» Excerpt:
+ + + + +

Consistent with the preceding considerations, charged off and past due contracts are negligible for derivatives. However, as the Office of the Comptroller of the Currency (OCC) points out in its quarterly bank derivatives report, chargeoffs and past dues do not present a comprehensive credit performance picture. A more complete assessment of the magnitude of troubled derivative exposures would account for restructured derivative contracts, contracts rewritten as loans, and those accounted for on a nonaccrual basis in addition to past due contracts. Call Report instructions, however, currently require banks to report only past due and charged off derivative contracts.

Operational Risk

The largest derivatives losses to date have been because of operational risk.

Most of the significant losses to date from derivatives activities have arisen from operational failures. A review of the largest derivatives losses bears this out. The collapse of Barings Bank in 1995, Daiwa Bank Ltd.'s loss of its charter also in 1995, and more recent troubles at Allfirst Bank in 2002 are just a few examples. In each of these cases, derivatives traders circumvented risk-management controls and the institutions suffered significant, sometimes fatal, losses from derivatives positions.

While much of the risk focus regarding derivatives is rightly placed on less well-understood derivatives, all else being equal, operational risk increases with the volume of transactions. Each derivatives contract must be properly executed and managed throughout the life of the contract. The large and rapidly growing derivatives market presents operational challenges for the few institutions that are largely responsible for this growth. Operational breakdowns at any major dealer could increase its risk profile suddenly and significantly.

Risk Management and Capitalization of Dealers' Derivatives Activities

More than 94 percent of bank derivatives activity takes place in the trading portfolios of "market risk" banks.

Market Risk
The five major dealer banks set their capital for trading activities using the market risk rule. This rule requires certain institutions to set capital for trading assets using internal value-at-risk (VaR) models. VaR is a method of assessing risk that uses standard statistical techniques. Essentially, VaR is an estimate of a maximum loss that has a low probability of being exceeded over a specified time horizon. For example, a bank might estimate that the daily VaR of its trading portfolio is $35 million at the 99 percent confidence level. This implies that there is one chance in one hundred that, under normal market conditions, a loss greater than $35 million will occur. Typically, VaR models use historical market and pricing information to estimate the maximum loss that a currently-held trading portfolio is expected to incur at a given confidence level.

The VaR models used by the derivatives dealers measure the risk of the entire trading portfolio of which derivatives trading is only a part. To the extent that these banks are managing the risk of their overall trading portfolios well, so they are managing derivatives market risk. The VaR models used by market-risk banks, and the capital levels set for market risk are evaluated and monitored by the bank's primary federal supervisor.

Banks are required to supplement VaR analysis with stress testing. While VaR reflects the risk of loss due to unlikely events in normal markets, stress testing is designed to estimate a bank's exposure to unlikely but plausible events in abnormal markets. Well-defined stress tests that translate into risk limits that are enforced within the bank are essential to managing derivatives risk.

The supervisory emphasis for controlling derivatives risk is in the onsite analysis of a bank's overall risk management. The primary federal supervisors and the FDIC through its dedicated examiner program monitor closely the derivatives activities and risk management systems of the major derivatives dealers.

+ + + + +

» Task requirements:
a – Please reproduce the stretch of the entries from the line containing "Treasury stock, shares" through the line containing "Reading right to", both lines included, and nothing else.
b – Write the next part of the passage on bank derivatives risk, picking up after its final sentence.

+ + + + +

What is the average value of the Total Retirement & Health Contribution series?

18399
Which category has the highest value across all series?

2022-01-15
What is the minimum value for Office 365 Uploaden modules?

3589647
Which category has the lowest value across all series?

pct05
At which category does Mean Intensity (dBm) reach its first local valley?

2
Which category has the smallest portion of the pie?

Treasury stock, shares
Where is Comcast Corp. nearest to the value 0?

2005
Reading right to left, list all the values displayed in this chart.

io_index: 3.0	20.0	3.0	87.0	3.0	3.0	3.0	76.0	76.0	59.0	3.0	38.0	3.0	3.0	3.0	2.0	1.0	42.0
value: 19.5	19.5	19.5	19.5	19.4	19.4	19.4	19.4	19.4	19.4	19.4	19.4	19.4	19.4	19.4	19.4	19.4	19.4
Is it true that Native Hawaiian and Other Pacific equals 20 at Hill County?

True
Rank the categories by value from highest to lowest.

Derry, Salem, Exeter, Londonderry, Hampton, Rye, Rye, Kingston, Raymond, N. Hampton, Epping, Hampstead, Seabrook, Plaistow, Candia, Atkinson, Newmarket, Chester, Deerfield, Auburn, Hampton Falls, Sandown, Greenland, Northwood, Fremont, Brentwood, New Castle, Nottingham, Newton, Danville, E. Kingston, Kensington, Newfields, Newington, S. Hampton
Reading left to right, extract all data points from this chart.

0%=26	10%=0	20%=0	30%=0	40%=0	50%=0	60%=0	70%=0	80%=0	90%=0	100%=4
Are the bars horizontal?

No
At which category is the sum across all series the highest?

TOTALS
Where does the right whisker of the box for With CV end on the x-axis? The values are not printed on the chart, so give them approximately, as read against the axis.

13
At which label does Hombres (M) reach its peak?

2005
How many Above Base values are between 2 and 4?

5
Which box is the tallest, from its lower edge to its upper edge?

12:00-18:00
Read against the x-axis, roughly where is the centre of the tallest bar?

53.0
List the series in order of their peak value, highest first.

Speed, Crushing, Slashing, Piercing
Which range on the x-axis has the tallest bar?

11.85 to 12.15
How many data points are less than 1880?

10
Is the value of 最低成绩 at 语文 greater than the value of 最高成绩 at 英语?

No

+ + + + +

» Numbered answers:
a –
Treasury stock, shares
Where is Comcast Corp. nearest to the value 0?

2005
Reading right to left, list all the values displayed in this chart.

b –
Credit Risk
With regard to credit risk, banks hold risk-based capital for counterparty credit risk for current and potential future exposure. Legally enforceable bilateral netting agreements are recognized for current exposure and are assumed to persist when setting capital requirements for potential future exposure. Long-dated and volatile contracts require significantly higher capital requirements for potential future exposure.

Operational Risk
Regarding operational risk, implicitly, capital is held for the operational risk of trading activities at "market risk" banks by requiring them to hold a multiple of daily VaR in capital. While this multiple provides a cushion for non-market and non-credit related risks, the requirement bears no empirical relationship to the history of derivatives-related operational losses. Instead, it reflects the current state of operational risk modeling practice, which is nascent. Changes under Basel II should improve the empirical veracity of the operational risk capital requirements.

Derivatives Activities Receive Significant Supervisory Oversight

Supervisory Strategies Regarding Derivatives Activities
The derivatives activities of the major dealer banks receive significant attention through onsite review by the primary supervisors and coordination with the FDIC's dedicated examiner program. Current risk-based examination procedures allow for targeted review of areas such as derivatives risk, which afford supervisors the opportunity to focus specifically, flexibly, and effectively on areas that deserve additional attention. Moreover, oversight and capital requirements for derivatives activities are being carefully considered in the Basel II capital accord.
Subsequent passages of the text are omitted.